• WRITTEN TASK
Each record should be retyped word for word.

Segment Start: PROVIDED RECORDS

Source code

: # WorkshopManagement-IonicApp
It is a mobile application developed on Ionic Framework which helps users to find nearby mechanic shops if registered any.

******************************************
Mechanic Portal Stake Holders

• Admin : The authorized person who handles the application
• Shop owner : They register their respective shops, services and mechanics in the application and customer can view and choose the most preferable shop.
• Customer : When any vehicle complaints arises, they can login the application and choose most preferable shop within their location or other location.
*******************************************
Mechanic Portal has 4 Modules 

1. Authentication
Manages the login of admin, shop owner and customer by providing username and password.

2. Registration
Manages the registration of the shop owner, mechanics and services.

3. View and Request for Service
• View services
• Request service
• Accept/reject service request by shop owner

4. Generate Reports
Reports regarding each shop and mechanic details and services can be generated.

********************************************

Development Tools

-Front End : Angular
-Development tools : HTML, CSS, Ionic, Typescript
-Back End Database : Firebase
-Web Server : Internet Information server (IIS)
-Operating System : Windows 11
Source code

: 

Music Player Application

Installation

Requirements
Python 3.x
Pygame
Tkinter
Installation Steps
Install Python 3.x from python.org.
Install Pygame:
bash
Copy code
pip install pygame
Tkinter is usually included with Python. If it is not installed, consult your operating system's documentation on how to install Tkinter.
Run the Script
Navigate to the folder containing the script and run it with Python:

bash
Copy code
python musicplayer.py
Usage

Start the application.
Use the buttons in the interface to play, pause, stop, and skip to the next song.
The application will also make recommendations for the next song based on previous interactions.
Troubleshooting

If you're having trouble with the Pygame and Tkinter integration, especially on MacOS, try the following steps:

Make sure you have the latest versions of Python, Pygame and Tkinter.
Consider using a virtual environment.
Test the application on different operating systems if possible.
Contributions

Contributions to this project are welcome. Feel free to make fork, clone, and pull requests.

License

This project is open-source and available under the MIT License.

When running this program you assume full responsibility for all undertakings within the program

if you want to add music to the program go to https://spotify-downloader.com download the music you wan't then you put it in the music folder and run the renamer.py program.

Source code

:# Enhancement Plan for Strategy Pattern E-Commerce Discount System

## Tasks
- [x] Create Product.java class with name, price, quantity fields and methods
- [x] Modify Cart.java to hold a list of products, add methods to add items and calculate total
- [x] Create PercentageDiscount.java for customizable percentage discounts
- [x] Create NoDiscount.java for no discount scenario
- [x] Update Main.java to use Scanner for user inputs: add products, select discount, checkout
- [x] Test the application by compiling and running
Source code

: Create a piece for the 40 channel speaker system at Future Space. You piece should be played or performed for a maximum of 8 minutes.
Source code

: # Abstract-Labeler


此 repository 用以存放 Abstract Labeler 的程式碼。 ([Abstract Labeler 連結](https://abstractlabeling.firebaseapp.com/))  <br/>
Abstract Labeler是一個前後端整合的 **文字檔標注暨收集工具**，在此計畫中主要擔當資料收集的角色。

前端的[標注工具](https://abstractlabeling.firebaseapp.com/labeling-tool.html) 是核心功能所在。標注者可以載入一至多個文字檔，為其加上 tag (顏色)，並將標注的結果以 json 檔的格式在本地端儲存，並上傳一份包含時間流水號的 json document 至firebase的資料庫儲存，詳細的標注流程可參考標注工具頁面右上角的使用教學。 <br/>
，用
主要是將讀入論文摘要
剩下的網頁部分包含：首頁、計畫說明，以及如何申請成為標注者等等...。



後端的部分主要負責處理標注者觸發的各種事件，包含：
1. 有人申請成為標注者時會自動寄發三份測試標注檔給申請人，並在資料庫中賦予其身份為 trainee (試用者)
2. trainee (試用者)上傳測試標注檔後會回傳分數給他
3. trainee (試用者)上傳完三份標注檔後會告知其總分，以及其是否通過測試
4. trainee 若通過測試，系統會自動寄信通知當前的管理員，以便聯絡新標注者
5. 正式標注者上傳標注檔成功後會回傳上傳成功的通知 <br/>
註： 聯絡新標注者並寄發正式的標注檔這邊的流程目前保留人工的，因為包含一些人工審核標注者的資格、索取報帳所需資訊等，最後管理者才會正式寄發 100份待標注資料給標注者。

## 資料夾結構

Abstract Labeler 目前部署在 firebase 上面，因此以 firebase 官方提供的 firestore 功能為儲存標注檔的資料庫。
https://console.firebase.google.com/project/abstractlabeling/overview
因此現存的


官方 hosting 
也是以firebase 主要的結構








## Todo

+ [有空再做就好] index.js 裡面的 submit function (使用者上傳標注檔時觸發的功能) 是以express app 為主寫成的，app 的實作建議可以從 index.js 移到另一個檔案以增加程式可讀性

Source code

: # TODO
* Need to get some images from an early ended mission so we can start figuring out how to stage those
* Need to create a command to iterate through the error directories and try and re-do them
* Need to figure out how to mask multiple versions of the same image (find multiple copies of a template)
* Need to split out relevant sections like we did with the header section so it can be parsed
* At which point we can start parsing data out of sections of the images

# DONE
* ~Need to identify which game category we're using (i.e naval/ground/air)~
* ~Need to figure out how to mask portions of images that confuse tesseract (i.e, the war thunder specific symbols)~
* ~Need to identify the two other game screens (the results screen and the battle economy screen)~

Segment End: PROVIDED RECORDS

• EXPECTED ANSWER
Source code

: # WorkshopManagement-IonicApp
It is a mobile application developed on Ionic Framework which helps users to find nearby mechanic shops if registered any.

******************************************
Mechanic Portal Stake Holders

• Admin : The authorized person who handles the application
• Shop owner : They register their respective shops, services and mechanics in the application and customer can view and choose the most preferable shop.
• Customer : When any vehicle complaints arises, they can login the application and choose most preferable shop within their location or other location.
*******************************************
Mechanic Portal has 4 Modules 

1. Authentication
Manages the login of admin, shop owner and customer by providing username and password.

2. Registration
Manages the registration of the shop owner, mechanics and services.

3. View and Request for Service
• View services
• Request service
• Accept/reject service request by shop owner

4. Generate Reports
Reports regarding each shop and mechanic details and services can be generated.

********************************************

Development Tools

-Front End : Angular
-Development tools : HTML, CSS, Ionic, Typescript
-Back End Database : Firebase
-Web Server : Internet Information server (IIS)
-Operating System : Windows 11
Source code

: 

Music Player Application

Installation

Requirements
Python 3.x
Pygame
Tkinter
Installation Steps
Install Python 3.x from python.org.
Install Pygame:
bash
Copy code
pip install pygame
Tkinter is usually included with Python. If it is not installed, consult your operating system's documentation on how to install Tkinter.
Run the Script
Navigate to the folder containing the script and run it with Python:

bash
Copy code
python musicplayer.py
Usage

Start the application.
Use the buttons in the interface to play, pause, stop, and skip to the next song.
The application will also make recommendations for the next song based on previous interactions.
Troubleshooting

If you're having trouble with the Pygame and Tkinter integration, especially on MacOS, try the following steps:

Make sure you have the latest versions of Python, Pygame and Tkinter.
Consider using a virtual environment.
Test the application on different operating systems if possible.
Contributions

Contributions to this project are welcome. Feel free to make fork, clone, and pull requests.

License

This project is open-source and available under the MIT License.

When running this program you assume full responsibility for all undertakings within the program

if you want to add music to the program go to https://spotify-downloader.com download the music you wan't then you put it in the music folder and run the renamer.py program.

Source code

:# Enhancement Plan for Strategy Pattern E-Commerce Discount System

## Tasks
- [x] Create Product.java class with name, price, quantity fields and methods
- [x] Modify Cart.java to hold a list of products, add methods to add items and calculate total
- [x] Create PercentageDiscount.java for customizable percentage discounts
- [x] Create NoDiscount.java for no discount scenario
- [x] Update Main.java to use Scanner for user inputs: add products, select discount, checkout
- [x] Test the application by compiling and running
Source code

: Create a piece for the 40 channel speaker system at Future Space. You piece should be played or performed for a maximum of 8 minutes.
Source code

: # Abstract-Labeler


此 repository 用以存放 Abstract Labeler 的程式碼。 ([Abstract Labeler 連結](https://abstractlabeling.firebaseapp.com/))  <br/>
Abstract Labeler是一個前後端整合的 **文字檔標注暨收集工具**，在此計畫中主要擔當資料收集的角色。

前端的[標注工具](https://abstractlabeling.firebaseapp.com/labeling-tool.html) 是核心功能所在。標注者可以載入一至多個文字檔，為其加上 tag (顏色)，並將標注的結果以 json 檔的格式在本地端儲存，並上傳一份包含時間流水號的 json document 至firebase的資料庫儲存，詳細的標注流程可參考標注工具頁面右上角的使用教學。 <br/>
，用
主要是將讀入論文摘要
剩下的網頁部分包含：首頁、計畫說明，以及如何申請成為標注者等等...。



後端的部分主要負責處理標注者觸發的各種事件，包含：
1. 有人申請成為標注者時會自動寄發三份測試標注檔給申請人，並在資料庫中賦予其身份為 trainee (試用者)
2. trainee (試用者)上傳測試標注檔後會回傳分數給他
3. trainee (試用者)上傳完三份標注檔後會告知其總分，以及其是否通過測試
4. trainee 若通過測試，系統會自動寄信通知當前的管理員，以便聯絡新標注者
5. 正式標注者上傳標注檔成功後會回傳上傳成功的通知 <br/>
註： 聯絡新標注者並寄發正式的標注檔這邊的流程目前保留人工的，因為包含一些人工審核標注者的資格、索取報帳所需資訊等，最後管理者才會正式寄發 100份待標注資料給標注者。

## 資料夾結構

Abstract Labeler 目前部署在 firebase 上面，因此以 firebase 官方提供的 firestore 功能為儲存標注檔的資料庫。
https://console.firebase.google.com/project/abstractlabeling/overview
因此現存的


官方 hosting 
也是以firebase 主要的結構








## Todo

+ [有空再做就好] index.js 裡面的 submit function (使用者上傳標注檔時觸發的功能) 是以express app 為主寫成的，app 的實作建議可以從 index.js 移到另一個檔案以增加程式可讀性

Source code

: # TODO
* Need to get some images from an early ended mission so we can start figuring out how to stage those
* Need to create a command to iterate through the error directories and try and re-do them
* Need to figure out how to mask multiple versions of the same image (find multiple copies of a template)
* Need to split out relevant sections like we did with the header section so it can be parsed
* At which point we can start parsing data out of sections of the images

# DONE
* ~Need to identify which game category we're using (i.e naval/ground/air)~
* ~Need to figure out how to mask portions of images that confuse tesseract (i.e, the war thunder specific symbols)~
* ~Need to identify the two other game screens (the results screen and the battle economy screen)~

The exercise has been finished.